• Work to be completed:
Answer from the credit agreement definitions:
1. Who does 'Agent' mean?
2. Which section defines 'As-Offered Rate Interest Period'?
3. Which section defines 'Assessment Rate'?

##### Given passage #####

Accordingly, the Agent, the Banks and the Borrower, each intending to be legally
bound hereby, agree as follows:
ARTICLE I
DEFINITIONS AND ACCOUNTING TERMS
Section 1.01. Certain Defined Terms. As used in this Agreement, the
following terms shall have the following meanings (such meanings to be equally
applicable to both the singular and plural and to the masculine and feminine
forms of the terms defined):
'Agent' shall mean Mellon Bank, N.A. and its successors.
'Agreement' means this agreement, together with all exhibits, amendments,
modifications, schedules and supplements hereto as may be in effect from time to
time.
'As-Offered Rate' and 'As-Offered Rate Alternative' are defined in Section
4.02(e) hereof.
'As-Offered Rate Interest Period' is defined in Section 4.03 hereof.
'As-Offered Rate Portion' of any Revolving Credit Loan shall mean at any
time the portion, including the whole, of such Revolving Credit Loan bearing
interest at such time under the As-Offered Rate Alternative. If no Revolving
Credit Loan is specified, 'As-Offered Rate Portion' shall refer to the
As-Offered Rate Portion of all Revolving Credit Loans outstanding at such time.
'As-Offered Utilization Fee' shall have the meaning set forth in Section
2.02(b) hereof.
'Assessment Rate' is defined in Section 4.02(c) hereof.
'Banks' shall mean the financial institutions named on Schedule 1.01(a)

##### Data shown #####

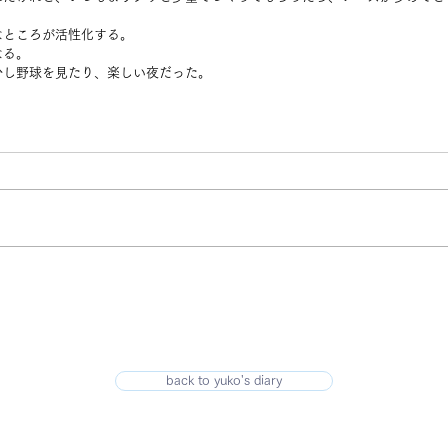
なところが活性化する。
なる。
少し野球を見たり、楽しい夜だった。
back to yuko's diary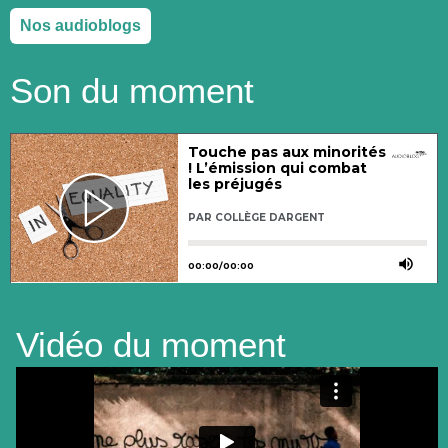
Nos audioblogs
Son du moment
Vidéo du moment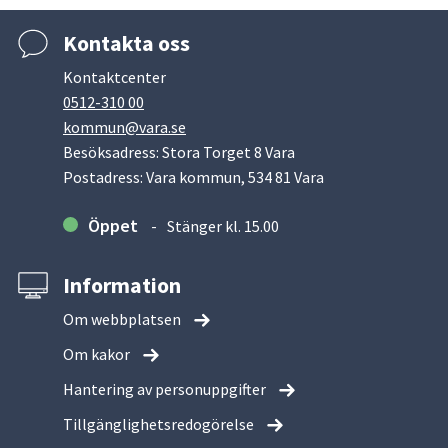
Kontakta oss
Kontaktcenter
0512-310 00
kommun@vara.se
Besöksadress: Stora Torget 8 Vara
Postadress: Vara kommun, 534 81 Vara
Öppet
Stänger kl. 15.00
Information
Om webbplatsen
Om kakor
Hantering av personuppgifter
Tillgänglighetsredogörelse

#####

• Finished exercise:
1. Mellon Bank, N.A. and its successors.
2. Section 4.03.
3. Section 4.02(c).